## Prompt
Give a verbatim copy of the data, leaving the pictures out.

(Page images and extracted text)
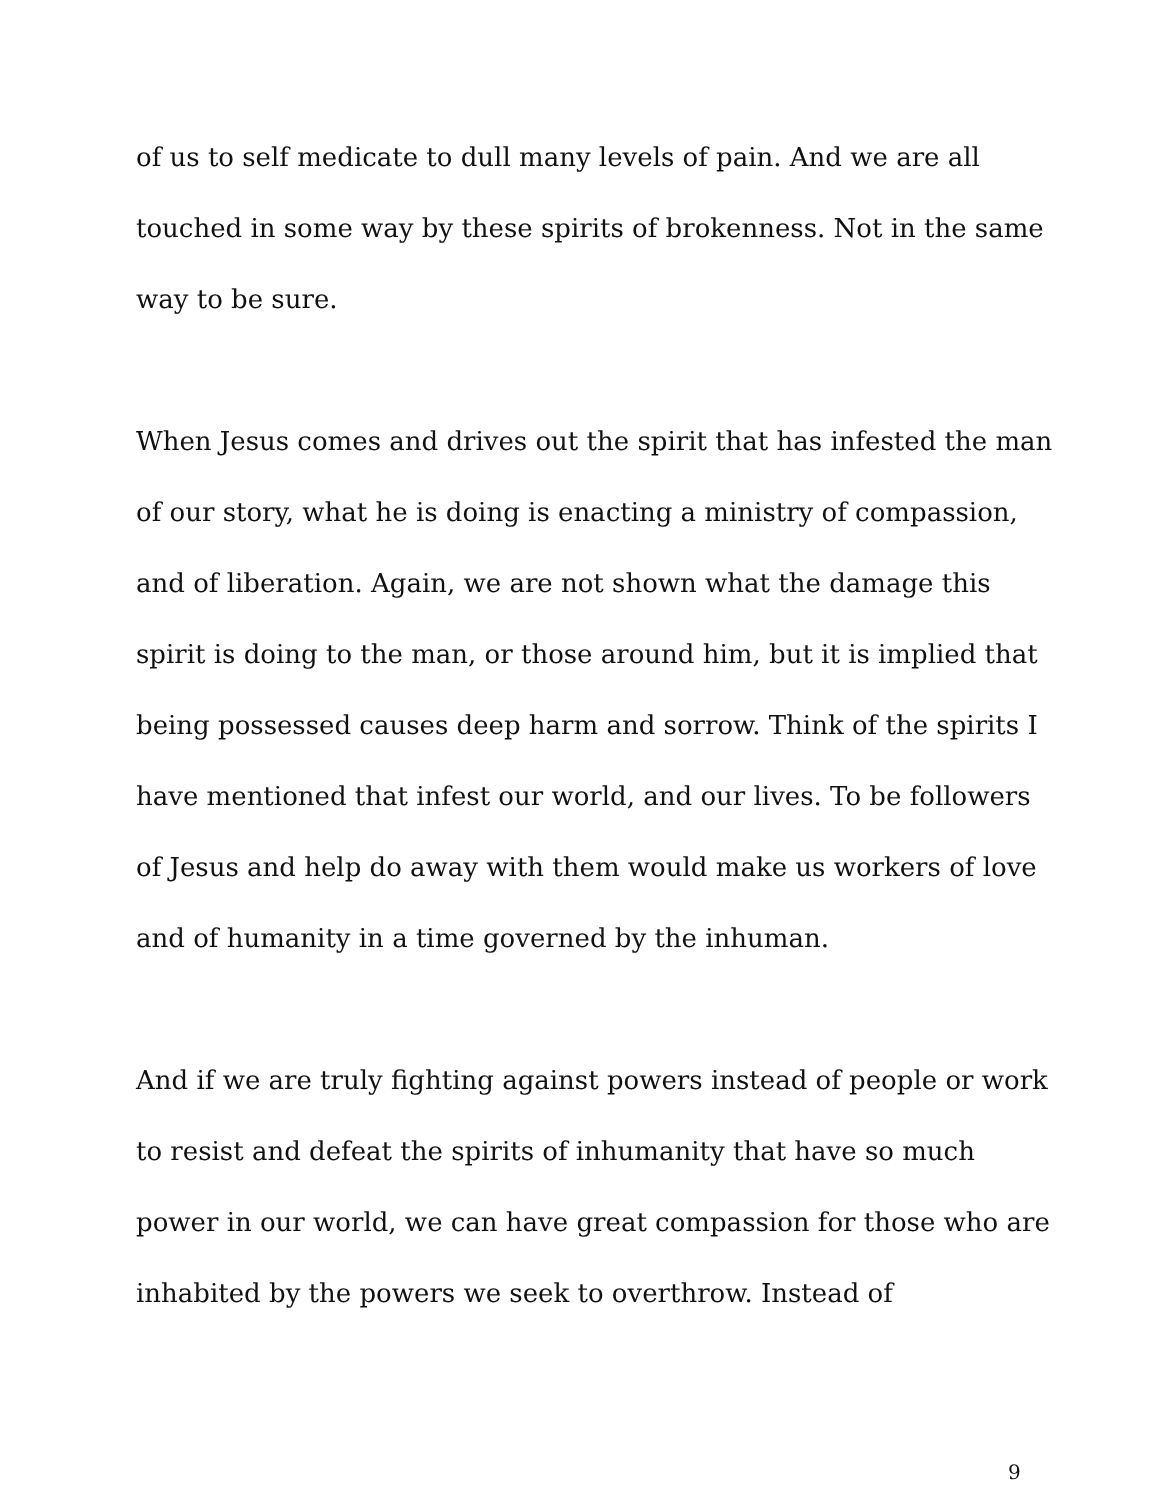of us to self medicate to dull many levels of pain. And we are all touched in some way by these spirits of brokenness. Not in the same way to be sure.
When Jesus comes and drives out the spirit that has infested the man of our story, what he is doing is enacting a ministry of compassion, and of liberation. Again, we are not shown what the damage this spirit is doing to the man, or those around him, but it is implied that being possessed causes deep harm and sorrow. Think of the spirits I have mentioned that infest our world, and our lives. To be followers of Jesus and help do away with them would make us workers of love and of humanity in a time governed by the inhuman.
And if we are truly fighting against powers instead of people or work to resist and defeat the spirits of inhumanity that have so much power in our world, we can have great compassion for those who are inhabited by the powers we seek to overthrow. Instead of
9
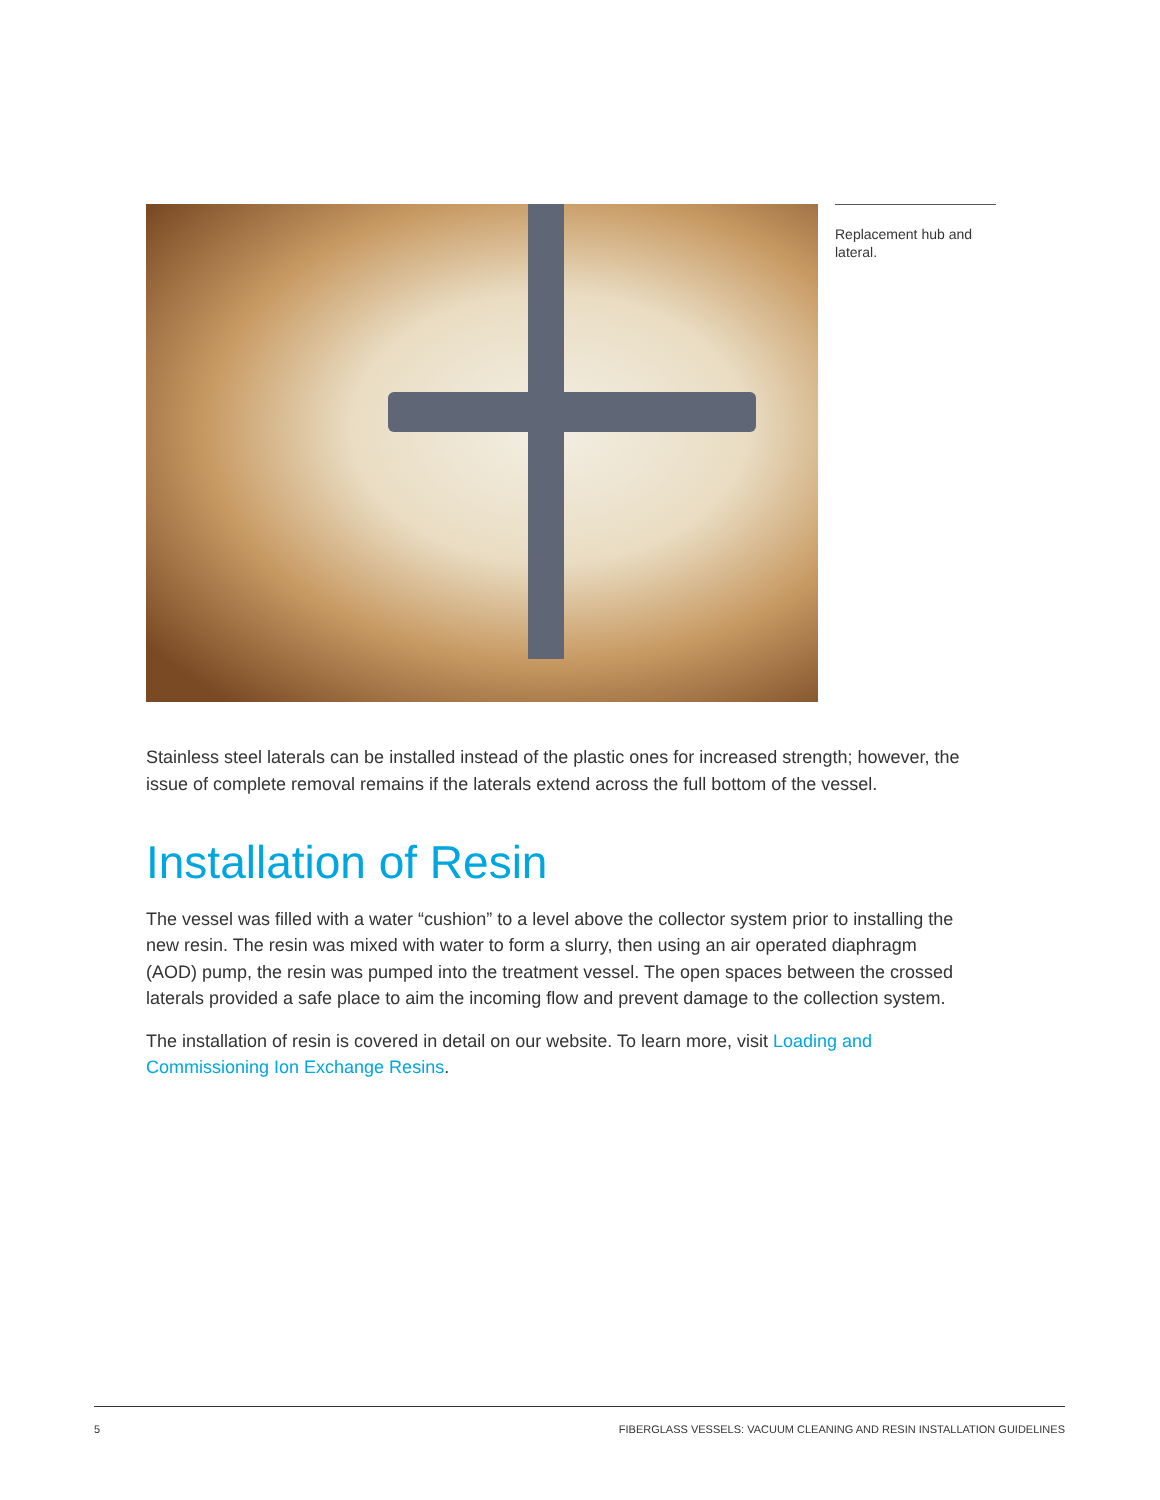Replacement hub and lateral.
Stainless steel laterals can be installed instead of the plastic ones for increased strength; however, the issue of complete removal remains if the laterals extend across the full bottom of the vessel.
Installation of Resin
The vessel was filled with a water “cushion” to a level above the collector system prior to installing the new resin. The resin was mixed with water to form a slurry, then using an air operated diaphragm (AOD) pump, the resin was pumped into the treatment vessel. The open spaces between the crossed laterals provided a safe place to aim the incoming flow and prevent damage to the collection system.
The installation of resin is covered in detail on our website. To learn more, visit Loading and Commissioning Ion Exchange Resins.
5 FIBERGLASS VESSELS: VACUUM CLEANING AND RESIN INSTALLATION GUIDELINES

## Your response
of us to self medicate to dull many levels of pain. And we are all touched in some way by these spirits of brokenness. Not in the same way to be sure.
When Jesus comes and drives out the spirit that has infested the man of our story, what he is doing is enacting a ministry of compassion, and of liberation. Again, we are not shown what the damage this spirit is doing to the man, or those around him, but it is implied that being possessed causes deep harm and sorrow. Think of the spirits I have mentioned that infest our world, and our lives. To be followers of Jesus and help do away with them would make us workers of love and of humanity in a time governed by the inhuman.
And if we are truly fighting against powers instead of people or work to resist and defeat the spirits of inhumanity that have so much power in our world, we can have great compassion for those who are inhabited by the powers we seek to overthrow. Instead of
9
Replacement hub and lateral.
Stainless steel laterals can be installed instead of the plastic ones for increased strength; however, the issue of complete removal remains if the laterals extend across the full bottom of the vessel.
Installation of Resin
The vessel was filled with a water “cushion” to a level above the collector system prior to installing the new resin. The resin was mixed with water to form a slurry, then using an air operated diaphragm (AOD) pump, the resin was pumped into the treatment vessel. The open spaces between the crossed laterals provided a safe place to aim the incoming flow and prevent damage to the collection system.
The installation of resin is covered in detail on our website. To learn more, visit Loading and Commissioning Ion Exchange Resins.
5 FIBERGLASS VESSELS: VACUUM CLEANING AND RESIN INSTALLATION GUIDELINES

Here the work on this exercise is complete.